Innovation is the ticket to tomorrow. The reason our organisation survives and thrives. We didn’t know how it happened pre-pandemic because it emerged in so many different ways. We didn’t know how to model or replicate it. We were never entirely sure where innovation happened because it took a mazy, iterative path from interest and motivation, to the building of trust over time with those with whom we weren’t told to work, to freely determined collaboration.
Which means during the pandemic many organisations won’t be sure what they’ve lost, what hasn’t happened, because it didn’t appear on a to-do list or in a schedule or programme, or wasn’t a project. We’ve heard from devotees of remote work that innovation is quite possible without face to face interaction. That is distinctly possible, and this post is not a denial of this assertion. But for many they won’t yet know. The innovation lag killed off many companies in the last few decades who thought they were doing just fine, who believed that their environment wouldn’t change. And that was in open play, without a pandemic.
All those spaces we built at the office for ‘collaboration’ were in fact for co-ordination and co-operation, productivity-oriented tasks where we knew we had to do something and were operating under compulsion. The trend of late to take the pre-pandemic model and dial up those settings deemed secondary at the expense of the primary (desks) may find their environment sparsely populated and the outcome not quite as expected. We don’t collaborate on demand, we explore from proximity.
The split of roughly half of each was probably right even for today, as our work is still a balance between what we do alone or together, wherever we do it.

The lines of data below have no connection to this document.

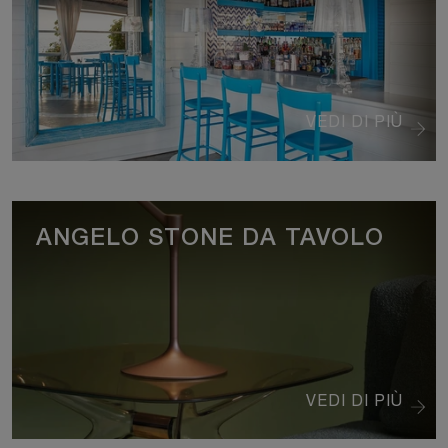
VEDI DI PIÙ
ANGELO STONE DA TAVOLO
VEDI DI PIÙ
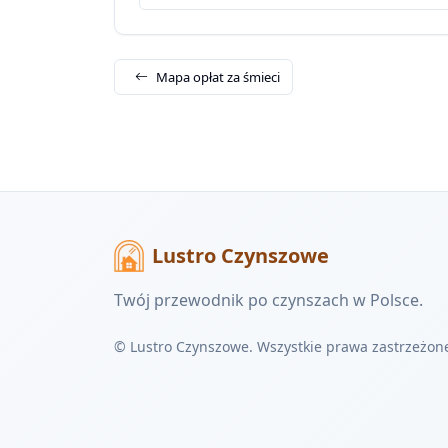
Mapa opłat za śmieci
Lustro Czynszowe
Twój przewodnik po czynszach w Polsce.
© Lustro Czynszowe. Wszystkie prawa zastrzeżon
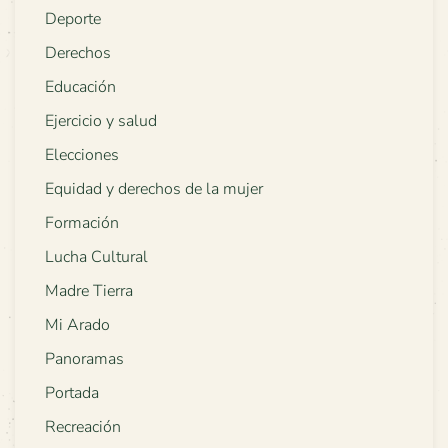
Deporte
Derechos
Educación
Ejercicio y salud
Elecciones
Equidad y derechos de la mujer
Formación
Lucha Cultural
Madre Tierra
Mi Arado
Panoramas
Portada
Recreación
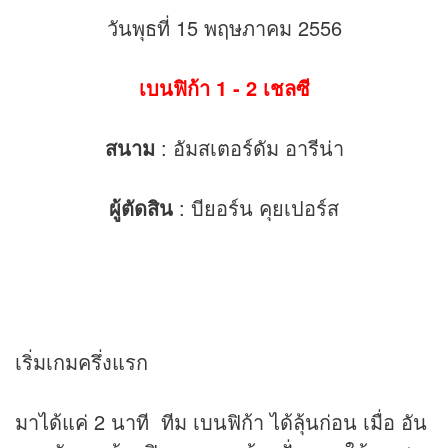
วันพุธที่ 15 พฤษภาคม 2556
เบนฟิก้า 1 - 2 เชลซี
สนาม
: อัมสเตอร์ดัม อารีน่า
ผู้ตัดสิน
: บียอร์น คุยเปอร์ส
เริ่มเกมครึ่งแรก
มาได้แค่ 2 นาที ทีม เบนฟิก้า ได้ลุ้นก่อน เมื่อ อัน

The opportunity to drive greater utilisation or reduce space comes from using technology to schedule reduced attendance across the full week, so that what we have is full and alive. Less space, but still balanced.
If Covid has done one thing for office, therefore, it’s severed the obsessive association with productivity. It may take some time to trickle through. We’ve proven we can be productive in and out of the office, essentially almost anywhere. The struggle over the embers of where is most productive, home or office, will inevitably rage for some time, but it’s simply a distraction.
What we haven’t yet proven is that we can innovate without the office and our presence within it. As organisations move into a hybrid mode, they’ll need to develop a far deeper understanding of how it happens, rather than relying on chance or believing that because it always did, it always will. That’s an off-peak single to extinction.
Productivity is getting stuff done today. Sooner or later it runs out. Innovation is the possibility that there will be stuff to do tomorrow. Beyond everything else, that’s why we’ll show up.